John Keats was born in London in 1795; his parents dead before 1810; at the age of fifteen he started his interest for literature; he became an apothecary in 1816, and then he dedicated completely to literature. He got tuberculosis in 1818 during a walking trip in northern England; his brother thus dead ill; in the same year he had another shock due to the attack of conservative magazines & reviews, that defined him a "cockney poet", and still in the same year he felt in love with F. Brawne, that he couldn't marry. It was in the following year (1819) that he composed his greatest works. In 1820, for his ill health, he sailed with his friend the painter J. Severn for Italy (Naples and Rome), where he dead in February 1821 (he was 25).


- the WORKS -

Keats's production can be roughly divided into:

Early minor poems (1816-l7)

Narrative poems (1818-l9)

Lyrical poems

Prose (including his letters)


- FEATURES and THEMES -

Keats's life was really troubled, and this influenced him and his poems.

Poetry as solace: K. conceived poetry as something Absolute or only reason for life, naturally springing from his inner soul, suggested by Imagination;

Beauty: is the central theme of all his poems and his only consolation; physical beauty was very close to spiritual beauty (the latter is eternal and immortal);



Imagination: recognises Beauty in existing things, but can also create it; it's its creative force and is more powerful than speculative reasoning;

Negative capability: is one of K.'s theories, about the ability to experience uncertainties and doubts without reaching after fact or reason (ex.: the poet as such has no identity);

Ancient Greece: together with poetry meant to him only beauty; it was Keats's inspiration, that he then reinterpreted trough the eyes of a Romantic, like in his "Ode on a Grecian Urn";

Nature: was another Keats's source of inspiration; unlike Wordsworth, K. didn't see any "Mighty Power" or God in it, it was only another form of beauty, and his imagination was enough to enrich it.
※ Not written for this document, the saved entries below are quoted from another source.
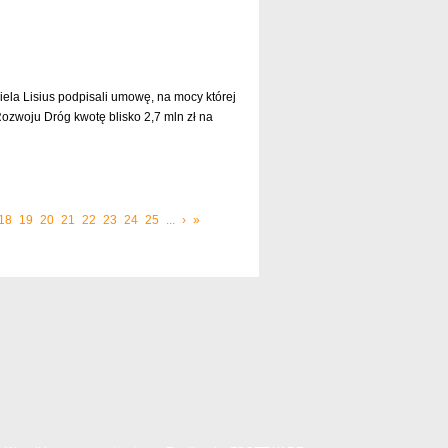
ela Lisius podpisali umowę, na mocy której
woju Dróg kwotę blisko 2,7 mln zł na
czytaj dalej »
18
19
20
21
22
23
24
25
...
›
»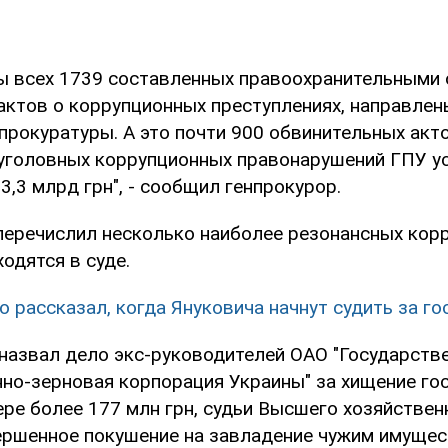
ы всех 1739 составленных правоохранительными 
актов о коррупционных преступлениях, направлен
рокуратуры. А это почти 900 обвинительных акто
уголовных коррупционных правонарушений ГПУ у
3,3 млрд грн", - сообщил генпрокурор.
перечислил несколько наиболее резонансных кор
одятся в суде.
о рассказал, когда Януковича начнут судить за го
 назвал дело экс-руководителей ОАО "Государств
но-зерновая корпорация Украины" за хищение го
ре более 177 млн грн, судьи Высшего хозяйствен
ершенное покушение на завладение чужим имуще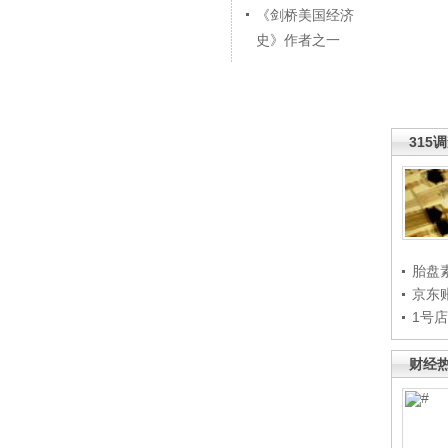
《剑桥美国经济
史》作者之一
315
胎盘
京东
1号
财经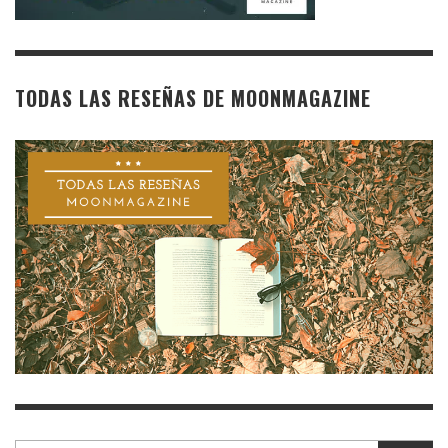
TODAS LAS RESEÑAS DE MOONMAGAZINE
Middle Ages: was the third great source of Keats's poetry (for legend, magic and supernatural), reinterpreted trough the eyes of a Romantic, like in his "La Belle Dame Sans Merci".


- the INFLUENCE -

By exalting Beauty, K. became an inspiration to the English 19th-century poets; he became an idol of many writers (also of O. Wilde). But we've to remember that for K. Beauty was not only an aesthetic concept, but a moral one, a source of good and consolation which could communicate the joy of life itself.